Colorado is significant in the Futurelight story; roughly 100 miles southwest of Aspen’s Main Street (as the raven flies) is the summit of Mt. Sneffels, a photogenic pyramid of 14,158 feet. That’s where Andres Marin, a professional climber on The North Face’s team, turned to Scott Mellin, the company’s Global General Manager of Mountain Sports, and said something like, “Wouldn’t it be great if we didn’t have to change our layers constantly?”
Any number of climbers, mountaineers, skiers, snowboarders and hikers have thought the same thought. But, unlike the rest of us who shrug it off, Marin and Mellin found themselves in a position to do something about it. Roughly two years later, they, and all of the engineers, designers, professional athletes and the rest at The North Face, have a solution: a new fabric technology called Futurelight.
Since its initial announcement in January, not much has been revealed beyond the bottom line: Futurelight is entirely waterproof and wildly breathable, meaning athletes won’t overheat wearing it. The instinct is to compare it to Gore-Tex, which is the household name in the waterproof/breathable space (although other brands exist, too, like Dermizax and Polartec). Unlike existing technologies though, Futurelight is created using a process called nanospinning, a technique already used in tech and medical fields that arranges and layers nano-sized fibers in a complex network with plenty of gaps for air but not water. Laminated to fabric, this membrane exhibits all of the waterproof properties you need and expect in the mountains but, according to The North Face, provides a magnitude more breathability.
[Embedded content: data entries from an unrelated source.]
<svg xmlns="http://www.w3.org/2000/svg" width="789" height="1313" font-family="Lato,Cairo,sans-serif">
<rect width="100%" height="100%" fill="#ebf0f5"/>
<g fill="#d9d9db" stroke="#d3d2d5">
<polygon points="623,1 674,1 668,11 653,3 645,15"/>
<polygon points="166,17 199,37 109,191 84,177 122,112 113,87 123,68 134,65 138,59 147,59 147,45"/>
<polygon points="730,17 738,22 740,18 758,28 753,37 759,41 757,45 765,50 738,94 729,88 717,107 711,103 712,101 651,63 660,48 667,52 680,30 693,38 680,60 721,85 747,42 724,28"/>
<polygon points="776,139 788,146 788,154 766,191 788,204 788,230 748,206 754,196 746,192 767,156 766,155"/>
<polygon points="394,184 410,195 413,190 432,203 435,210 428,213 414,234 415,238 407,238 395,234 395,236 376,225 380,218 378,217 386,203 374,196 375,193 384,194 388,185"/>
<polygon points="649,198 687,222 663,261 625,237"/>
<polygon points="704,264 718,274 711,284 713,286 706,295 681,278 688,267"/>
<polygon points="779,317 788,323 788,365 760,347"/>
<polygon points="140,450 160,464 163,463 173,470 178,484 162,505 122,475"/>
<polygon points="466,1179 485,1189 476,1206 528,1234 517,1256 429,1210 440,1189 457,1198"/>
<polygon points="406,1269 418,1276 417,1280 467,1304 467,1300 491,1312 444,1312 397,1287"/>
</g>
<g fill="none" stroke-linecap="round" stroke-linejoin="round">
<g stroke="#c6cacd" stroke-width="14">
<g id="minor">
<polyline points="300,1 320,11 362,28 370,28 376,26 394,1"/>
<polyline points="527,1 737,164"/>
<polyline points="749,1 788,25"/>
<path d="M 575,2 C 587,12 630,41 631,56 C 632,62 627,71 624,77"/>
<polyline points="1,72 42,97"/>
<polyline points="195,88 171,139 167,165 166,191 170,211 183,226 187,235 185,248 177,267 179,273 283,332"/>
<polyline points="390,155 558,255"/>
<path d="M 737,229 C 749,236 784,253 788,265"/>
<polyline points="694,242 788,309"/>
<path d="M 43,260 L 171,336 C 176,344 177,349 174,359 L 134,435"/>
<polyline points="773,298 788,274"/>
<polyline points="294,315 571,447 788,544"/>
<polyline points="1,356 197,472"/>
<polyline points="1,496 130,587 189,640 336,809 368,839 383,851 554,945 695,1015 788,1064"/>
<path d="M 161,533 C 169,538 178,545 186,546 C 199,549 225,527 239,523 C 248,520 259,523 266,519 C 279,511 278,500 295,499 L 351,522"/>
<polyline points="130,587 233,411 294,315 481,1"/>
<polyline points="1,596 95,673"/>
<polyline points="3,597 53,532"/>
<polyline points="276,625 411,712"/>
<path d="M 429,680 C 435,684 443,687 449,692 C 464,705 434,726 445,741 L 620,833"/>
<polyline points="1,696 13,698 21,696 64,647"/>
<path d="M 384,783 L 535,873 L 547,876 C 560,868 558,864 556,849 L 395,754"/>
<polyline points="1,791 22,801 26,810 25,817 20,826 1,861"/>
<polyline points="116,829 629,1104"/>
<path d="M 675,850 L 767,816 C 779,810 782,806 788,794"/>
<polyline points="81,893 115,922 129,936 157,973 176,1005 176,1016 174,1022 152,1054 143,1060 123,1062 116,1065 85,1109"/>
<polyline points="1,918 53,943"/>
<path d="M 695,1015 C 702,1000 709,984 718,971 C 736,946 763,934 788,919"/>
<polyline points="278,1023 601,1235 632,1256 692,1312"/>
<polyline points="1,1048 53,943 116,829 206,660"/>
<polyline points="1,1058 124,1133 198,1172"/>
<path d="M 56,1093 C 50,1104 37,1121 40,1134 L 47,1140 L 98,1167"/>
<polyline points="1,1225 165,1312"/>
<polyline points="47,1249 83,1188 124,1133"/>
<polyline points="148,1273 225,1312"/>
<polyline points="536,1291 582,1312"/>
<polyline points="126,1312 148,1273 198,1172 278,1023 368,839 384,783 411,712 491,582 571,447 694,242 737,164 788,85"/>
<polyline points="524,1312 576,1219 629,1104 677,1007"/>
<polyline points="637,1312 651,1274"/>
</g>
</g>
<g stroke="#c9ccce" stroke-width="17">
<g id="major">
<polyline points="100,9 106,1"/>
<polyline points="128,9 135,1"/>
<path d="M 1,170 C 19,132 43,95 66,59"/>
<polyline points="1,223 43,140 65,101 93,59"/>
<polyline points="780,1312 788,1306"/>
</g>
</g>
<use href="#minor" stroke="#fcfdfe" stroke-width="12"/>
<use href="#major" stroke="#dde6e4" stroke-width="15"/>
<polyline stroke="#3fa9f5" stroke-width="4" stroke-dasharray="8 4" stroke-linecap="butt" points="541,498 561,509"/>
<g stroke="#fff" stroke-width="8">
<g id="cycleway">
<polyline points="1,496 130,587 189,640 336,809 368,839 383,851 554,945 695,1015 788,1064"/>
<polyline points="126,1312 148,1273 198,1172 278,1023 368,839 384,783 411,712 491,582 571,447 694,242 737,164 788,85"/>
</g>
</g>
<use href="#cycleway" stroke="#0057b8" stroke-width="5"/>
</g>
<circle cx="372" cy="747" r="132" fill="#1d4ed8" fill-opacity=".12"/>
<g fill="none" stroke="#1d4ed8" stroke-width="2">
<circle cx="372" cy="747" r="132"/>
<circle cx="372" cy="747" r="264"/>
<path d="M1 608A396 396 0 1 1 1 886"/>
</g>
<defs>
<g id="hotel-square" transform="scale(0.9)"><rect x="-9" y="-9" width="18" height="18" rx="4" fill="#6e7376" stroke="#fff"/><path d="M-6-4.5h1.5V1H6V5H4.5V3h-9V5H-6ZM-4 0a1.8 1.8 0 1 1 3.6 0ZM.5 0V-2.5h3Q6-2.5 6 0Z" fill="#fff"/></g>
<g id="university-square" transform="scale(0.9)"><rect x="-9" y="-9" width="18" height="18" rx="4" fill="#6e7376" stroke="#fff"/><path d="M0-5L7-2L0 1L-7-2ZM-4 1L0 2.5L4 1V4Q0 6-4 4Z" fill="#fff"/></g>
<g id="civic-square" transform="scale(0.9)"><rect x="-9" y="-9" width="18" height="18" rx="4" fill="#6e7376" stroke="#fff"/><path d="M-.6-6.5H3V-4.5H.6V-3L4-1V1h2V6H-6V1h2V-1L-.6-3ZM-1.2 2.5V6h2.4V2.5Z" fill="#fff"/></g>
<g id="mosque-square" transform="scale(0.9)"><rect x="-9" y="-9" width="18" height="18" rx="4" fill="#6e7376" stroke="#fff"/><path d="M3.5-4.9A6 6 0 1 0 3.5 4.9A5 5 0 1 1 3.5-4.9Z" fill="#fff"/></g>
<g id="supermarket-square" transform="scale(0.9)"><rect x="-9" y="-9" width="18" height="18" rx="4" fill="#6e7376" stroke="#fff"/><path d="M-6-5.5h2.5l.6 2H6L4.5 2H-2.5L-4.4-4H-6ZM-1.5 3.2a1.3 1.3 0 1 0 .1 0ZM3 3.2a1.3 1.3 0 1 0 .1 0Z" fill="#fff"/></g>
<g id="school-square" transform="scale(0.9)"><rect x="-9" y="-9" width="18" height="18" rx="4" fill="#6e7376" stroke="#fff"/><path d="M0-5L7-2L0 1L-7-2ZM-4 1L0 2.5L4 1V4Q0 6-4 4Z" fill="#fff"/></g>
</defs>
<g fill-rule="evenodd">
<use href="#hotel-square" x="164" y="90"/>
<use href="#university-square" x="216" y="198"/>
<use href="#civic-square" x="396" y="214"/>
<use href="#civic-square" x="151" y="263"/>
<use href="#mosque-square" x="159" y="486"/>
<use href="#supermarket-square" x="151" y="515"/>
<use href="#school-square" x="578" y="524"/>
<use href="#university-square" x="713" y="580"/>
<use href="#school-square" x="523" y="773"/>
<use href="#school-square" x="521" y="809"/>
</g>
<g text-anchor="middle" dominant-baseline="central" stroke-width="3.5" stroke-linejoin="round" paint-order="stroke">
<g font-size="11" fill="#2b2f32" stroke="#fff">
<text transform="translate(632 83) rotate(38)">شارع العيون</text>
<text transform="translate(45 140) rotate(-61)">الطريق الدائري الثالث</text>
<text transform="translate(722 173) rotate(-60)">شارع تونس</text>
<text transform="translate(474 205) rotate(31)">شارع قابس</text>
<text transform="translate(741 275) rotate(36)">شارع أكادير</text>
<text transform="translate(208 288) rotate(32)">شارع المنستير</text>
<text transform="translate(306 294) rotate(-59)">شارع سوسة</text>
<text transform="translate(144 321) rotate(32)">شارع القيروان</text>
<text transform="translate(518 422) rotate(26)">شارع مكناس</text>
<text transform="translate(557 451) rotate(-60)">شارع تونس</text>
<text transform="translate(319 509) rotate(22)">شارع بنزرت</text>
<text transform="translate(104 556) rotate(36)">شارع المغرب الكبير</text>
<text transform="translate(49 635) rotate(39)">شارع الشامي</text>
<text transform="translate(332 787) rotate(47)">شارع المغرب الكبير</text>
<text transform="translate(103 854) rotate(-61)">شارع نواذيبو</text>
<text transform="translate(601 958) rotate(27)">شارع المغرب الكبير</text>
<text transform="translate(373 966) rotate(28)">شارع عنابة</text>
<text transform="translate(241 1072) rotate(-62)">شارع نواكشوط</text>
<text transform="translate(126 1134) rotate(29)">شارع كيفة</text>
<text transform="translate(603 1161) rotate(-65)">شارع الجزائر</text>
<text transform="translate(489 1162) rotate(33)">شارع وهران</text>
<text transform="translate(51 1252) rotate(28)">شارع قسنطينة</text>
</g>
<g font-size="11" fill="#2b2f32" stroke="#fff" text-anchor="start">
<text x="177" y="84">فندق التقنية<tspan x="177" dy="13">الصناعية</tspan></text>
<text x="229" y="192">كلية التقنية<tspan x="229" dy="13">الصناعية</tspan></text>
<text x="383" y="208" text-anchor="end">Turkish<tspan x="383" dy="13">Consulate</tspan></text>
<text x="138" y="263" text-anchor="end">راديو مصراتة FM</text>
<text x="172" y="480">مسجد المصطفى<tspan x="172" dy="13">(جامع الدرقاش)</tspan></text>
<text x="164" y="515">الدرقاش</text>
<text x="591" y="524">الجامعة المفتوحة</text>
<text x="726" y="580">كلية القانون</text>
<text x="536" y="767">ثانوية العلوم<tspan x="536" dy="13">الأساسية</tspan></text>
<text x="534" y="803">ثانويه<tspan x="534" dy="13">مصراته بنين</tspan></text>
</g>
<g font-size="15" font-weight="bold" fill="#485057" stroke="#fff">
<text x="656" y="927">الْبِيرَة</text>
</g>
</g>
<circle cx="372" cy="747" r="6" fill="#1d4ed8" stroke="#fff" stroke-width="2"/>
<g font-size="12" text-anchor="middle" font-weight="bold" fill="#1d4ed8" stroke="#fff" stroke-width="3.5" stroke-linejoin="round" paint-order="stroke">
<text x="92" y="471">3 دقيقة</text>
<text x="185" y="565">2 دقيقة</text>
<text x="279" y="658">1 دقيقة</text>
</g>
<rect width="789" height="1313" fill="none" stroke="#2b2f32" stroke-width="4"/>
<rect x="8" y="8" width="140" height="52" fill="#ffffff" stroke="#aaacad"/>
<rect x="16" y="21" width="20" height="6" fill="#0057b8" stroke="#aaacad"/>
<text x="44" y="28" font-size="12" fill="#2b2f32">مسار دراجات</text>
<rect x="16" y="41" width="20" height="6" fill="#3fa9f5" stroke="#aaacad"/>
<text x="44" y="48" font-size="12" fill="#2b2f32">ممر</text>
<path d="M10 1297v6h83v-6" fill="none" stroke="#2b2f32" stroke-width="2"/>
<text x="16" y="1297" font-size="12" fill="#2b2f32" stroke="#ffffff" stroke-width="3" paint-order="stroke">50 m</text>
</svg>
The recent Aspen junket was the first interaction that anyone not associated with The North Face has had with Futurelight. It began as many of these events do: food, libations and a presentation. Mellin, who’s shaping up to be a spokesperson for Futurelight, analogized the outdoor industry to a group playing with Mr. Potato Head dolls — every brand gets the same set of materials with which to make different products. It’s true to an extent — the same synthetic insulation inside Patagonia’s popular Nano Puff jacket is also inside L.L.Bean’s and others; hundreds of items use Gore-Tex’s waterproof membranes — but companies big enough to house research and development teams to make proprietary fabrics, like The North Face, do exist. What sets Futurelight apart is its ability to customize the fabric’s breathability based on its end-use — ski jackets will have a different airflow than, say, tents.